(Saved entries)
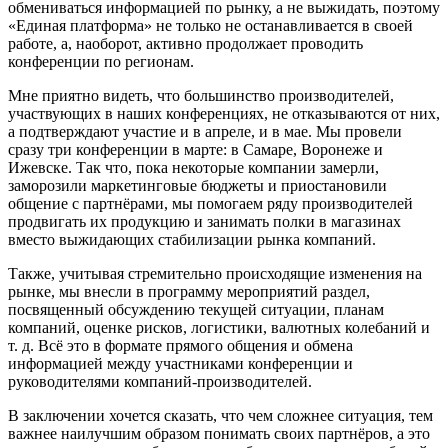
обмениваться информацией по рынку, а не выжидать, поэтому
«Единая платформа» не только не останавливается в своей
работе, а, наоборот, активно продолжает проводить
конференции по регионам.
Мне приятно видеть, что большинство производителей,
участвующих в наших конференциях, не отказываются от них,
а подтверждают участие и в апреле, и в мае. Мы провели
сразу три конференции в марте: в Самаре, Воронеже и
Ижевске. Так что, пока некоторые компании замерли,
заморозили маркетинговые бюджеты и приостановили
общение с партнёрами, мы помогаем ряду производителей
продвигать их продукцию и занимать полки в магазинах
вместо выжидающих стабилизации рынка компаний.
Также, учитывая стремительно происходящие изменения на
рынке, мы внесли в программу мероприятий раздел,
посвященный обсуждению текущей ситуации, планам
компаний, оценке рисков, логистики, валютных колебаний и
т. д. Всё это в формате прямого общения и обмена
информацией между участниками конференции и
руководителями компаний-производителей.
В заключении хочется сказать, что чем сложнее ситуация, тем
важнее наилучшим образом понимать своих партнёров, а это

**Directions:** Restate exactly each line of the data from the one bearing "посвященный обсуждению текущей" to the end, and add nothing.

**Result below:**
посвященный обсуждению текущей ситуации, планам
компаний, оценке рисков, логистики, валютных колебаний и
т. д. Всё это в формате прямого общения и обмена
информацией между участниками конференции и
руководителями компаний-производителей.
В заключении хочется сказать, что чем сложнее ситуация, тем
важнее наилучшим образом понимать своих партнёров, а это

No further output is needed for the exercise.